##### Data #####

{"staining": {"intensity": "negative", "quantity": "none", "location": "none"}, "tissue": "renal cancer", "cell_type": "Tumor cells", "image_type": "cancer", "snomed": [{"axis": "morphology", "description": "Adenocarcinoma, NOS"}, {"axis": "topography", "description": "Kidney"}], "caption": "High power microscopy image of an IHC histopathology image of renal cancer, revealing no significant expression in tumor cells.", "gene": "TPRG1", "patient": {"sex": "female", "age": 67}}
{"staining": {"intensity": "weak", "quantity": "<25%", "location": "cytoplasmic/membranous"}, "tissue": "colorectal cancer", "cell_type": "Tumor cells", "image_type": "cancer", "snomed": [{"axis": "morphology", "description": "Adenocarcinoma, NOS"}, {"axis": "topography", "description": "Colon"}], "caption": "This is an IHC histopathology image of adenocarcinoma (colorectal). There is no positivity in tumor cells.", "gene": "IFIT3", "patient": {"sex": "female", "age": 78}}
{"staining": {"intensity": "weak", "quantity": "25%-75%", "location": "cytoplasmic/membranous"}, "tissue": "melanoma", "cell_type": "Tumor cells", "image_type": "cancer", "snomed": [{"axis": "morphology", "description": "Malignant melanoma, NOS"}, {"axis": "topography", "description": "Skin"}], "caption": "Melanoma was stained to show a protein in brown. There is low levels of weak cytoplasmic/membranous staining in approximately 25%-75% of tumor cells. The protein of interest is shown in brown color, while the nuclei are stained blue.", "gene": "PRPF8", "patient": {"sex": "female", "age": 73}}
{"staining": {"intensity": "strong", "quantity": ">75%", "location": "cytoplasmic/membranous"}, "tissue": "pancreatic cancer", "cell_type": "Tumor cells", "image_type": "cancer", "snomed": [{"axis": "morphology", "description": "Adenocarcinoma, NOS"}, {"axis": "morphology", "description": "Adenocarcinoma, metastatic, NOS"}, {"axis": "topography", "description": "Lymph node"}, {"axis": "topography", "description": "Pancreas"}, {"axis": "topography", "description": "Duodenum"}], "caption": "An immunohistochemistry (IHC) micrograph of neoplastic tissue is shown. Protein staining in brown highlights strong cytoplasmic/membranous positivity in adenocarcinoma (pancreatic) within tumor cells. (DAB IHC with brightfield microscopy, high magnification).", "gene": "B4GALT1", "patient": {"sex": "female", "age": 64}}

#####

### Aim of the task
Your task is to transcribe the material, which must come out exactly as written.

### Answer space
{"staining": {"intensity": "negative", "quantity": "none", "location": "none"}, "tissue": "renal cancer", "cell_type": "Tumor cells", "image_type": "cancer", "snomed": [{"axis": "morphology", "description": "Adenocarcinoma, NOS"}, {"axis": "topography", "description": "Kidney"}], "caption": "High power microscopy image of an IHC histopathology image of renal cancer, revealing no significant expression in tumor cells.", "gene": "TPRG1", "patient": {"sex": "female", "age": 67}}
{"staining": {"intensity": "weak", "quantity": "<25%", "location": "cytoplasmic/membranous"}, "tissue": "colorectal cancer", "cell_type": "Tumor cells", "image_type": "cancer", "snomed": [{"axis": "morphology", "description": "Adenocarcinoma, NOS"}, {"axis": "topography", "description": "Colon"}], "caption": "This is an IHC histopathology image of adenocarcinoma (colorectal). There is no positivity in tumor cells.", "gene": "IFIT3", "patient": {"sex": "female", "age": 78}}
{"staining": {"intensity": "weak", "quantity": "25%-75%", "location": "cytoplasmic/membranous"}, "tissue": "melanoma", "cell_type": "Tumor cells", "image_type": "cancer", "snomed": [{"axis": "morphology", "description": "Malignant melanoma, NOS"}, {"axis": "topography", "description": "Skin"}], "caption": "Melanoma was stained to show a protein in brown. There is low levels of weak cytoplasmic/membranous staining in approximately 25%-75% of tumor cells. The protein of interest is shown in brown color, while the nuclei are stained blue.", "gene": "PRPF8", "patient": {"sex": "female", "age": 73}}
{"staining": {"intensity": "strong", "quantity": ">75%", "location": "cytoplasmic/membranous"}, "tissue": "pancreatic cancer", "cell_type": "Tumor cells", "image_type": "cancer", "snomed": [{"axis": "morphology", "description": "Adenocarcinoma, NOS"}, {"axis": "morphology", "description": "Adenocarcinoma, metastatic, NOS"}, {"axis": "topography", "description": "Lymph node"}, {"axis": "topography", "description": "Pancreas"}, {"axis": "topography", "description": "Duodenum"}], "caption": "An immunohistochemistry (IHC) micrograph of neoplastic tissue is shown. Protein staining in brown highlights strong cytoplasmic/membranous positivity in adenocarcinoma (pancreatic) within tumor cells. (DAB IHC with brightfield microscopy, high magnification).", "gene": "B4GALT1", "patient": {"sex": "female", "age": 64}}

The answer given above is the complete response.